El mismo Raúl Castro, como si fuera un mantra, lo repitió en la Asamblea Nacional del Poder Popular, un coro afinado de sicofantes que hace las veces de Parlamento. Reiteró que no había más Dios que el colectivismo ni más profeta que Fidel Castro, y así sería para siempre. Todos lo aplaudieron disciplinadamente, incluidos los cinco espías liberados.
Menos Fidel Castro. No estaba ni en esa ni en las otras ceremonias de bienvenida. Probablemente, se encontraba demasiado enfermo para participar del jolgorio. El rumor es que sufrió otro derrame cerebral, pero con un gobierno tan indiferente a la realidad, y tan enfrentado a la verdad, nunca se sabe.
¿Por qué tantas muestras de adhesión incondicional a la vieja dictadura, próxima a iniciar su aniversario 57? Precisamente, porque Raúl no ignora el peso de las autoprofecías que, a fuerza de repetición, acaban por cumplirse.

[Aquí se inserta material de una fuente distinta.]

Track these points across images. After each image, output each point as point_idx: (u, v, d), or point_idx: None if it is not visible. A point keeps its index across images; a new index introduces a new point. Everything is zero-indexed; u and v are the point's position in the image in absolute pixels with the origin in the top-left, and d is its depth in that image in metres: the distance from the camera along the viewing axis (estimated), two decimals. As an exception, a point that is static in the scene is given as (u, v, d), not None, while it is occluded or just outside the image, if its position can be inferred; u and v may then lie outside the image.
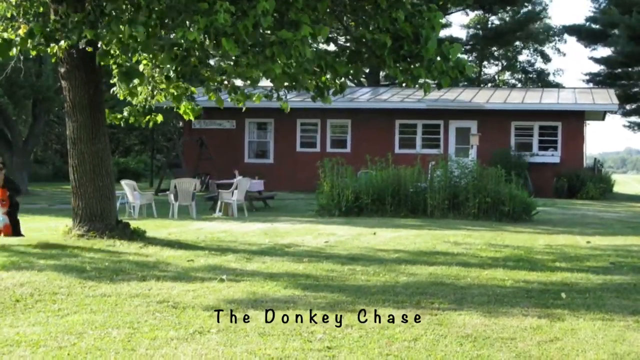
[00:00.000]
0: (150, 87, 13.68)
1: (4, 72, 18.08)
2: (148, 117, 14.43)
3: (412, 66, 10.90)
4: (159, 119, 14.54)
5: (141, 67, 13.02)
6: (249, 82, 11.85)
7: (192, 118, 14.60)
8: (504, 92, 34.46)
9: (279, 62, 9.94)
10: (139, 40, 9.98)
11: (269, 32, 9.98)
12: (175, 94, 13.51)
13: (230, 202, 19.92)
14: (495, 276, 10.09)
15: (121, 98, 13.86)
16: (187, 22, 9.79)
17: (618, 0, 45.87)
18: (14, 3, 11.31)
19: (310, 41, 10.40)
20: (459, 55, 10.91)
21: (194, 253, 11.78)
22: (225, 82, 12.89)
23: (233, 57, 10.49)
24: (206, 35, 9.46)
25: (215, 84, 12.76)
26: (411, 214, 19.02)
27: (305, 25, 9.85)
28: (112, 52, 11.49)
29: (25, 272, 9.77)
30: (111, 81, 12.95)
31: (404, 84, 11.46)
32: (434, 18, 10.61)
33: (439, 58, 10.73)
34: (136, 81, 13.02)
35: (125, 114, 14.24)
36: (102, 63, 11.91)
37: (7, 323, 7.05)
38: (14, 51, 11.70)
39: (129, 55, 11.33)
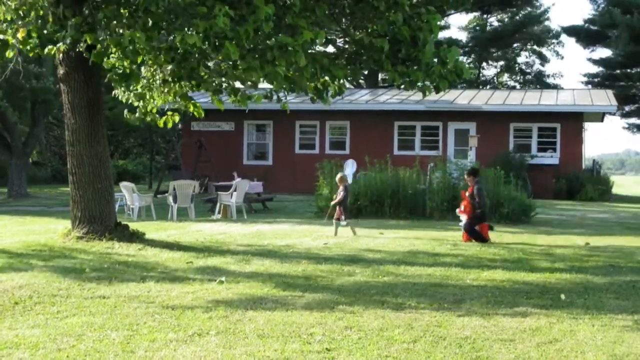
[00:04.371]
0: (154, 90, 13.69)
1: (3, 75, 18.08)
2: (165, 117, 14.39)
3: (409, 70, 10.89)
4: (176, 118, 14.43)
5: (143, 70, 13.03)
6: (248, 84, 11.86)
7: (202, 115, 14.59)
8: (502, 94, 34.48)
9: (281, 65, 9.95)
10: (137, 43, 9.97)
11: (268, 35, 9.97)
12: (183, 91, 13.49)
13: (229, 204, 19.92)
14: (495, 277, 10.09)
15: (123, 102, 13.85)
16: (187, 26, 9.79)
17: (617, 1, 45.93)
18: (12, 7, 11.32)
19: (310, 45, 10.41)
20: (457, 57, 10.90)
21: (193, 255, 11.78)
22: (225, 84, 12.89)
23: (231, 61, 10.49)
24: (206, 39, 9.46)
25: (214, 85, 12.77)
26: (410, 215, 19.02)
27: (306, 30, 9.85)
28: (110, 54, 11.48)
29: (24, 274, 9.77)
30: (111, 82, 12.95)
31: (402, 87, 11.43)
32: (433, 20, 10.61)
33: (436, 61, 10.73)
34: (134, 84, 13.02)
35: (138, 114, 14.23)
36: (100, 64, 11.89)
37: (6, 325, 7.05)
38: (11, 53, 11.70)
39: (129, 58, 11.31)
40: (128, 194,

Especialmente en un país en el que casi nadie cree en los presupuestos teóricos del sistema. Todos saben que el marxismo-leninismo fracasó rotundamente y la nación se está cayendo a pedazos. Nadie desconoce que las reformas de Raúl, los cacareados “lineamientos”, ni han dado ni darán resultados.
A estas alturas, la mayor parte de los cubanos, como los soviéticos en la etapa final de Mijaíl Gorbachov, están convencidos de que el sistema no es reformable y hay que reemplazarlo.
En ese desesperado punto de la historia. Obama toca la trompeta y todos piensan que es una señal de los cielos y que ha llegado la hora. Menos Raúl, Mariela y el resto de la sagrada familia, que salen a desmentirlo, pero nadie los cree. La percepción es más poderosa.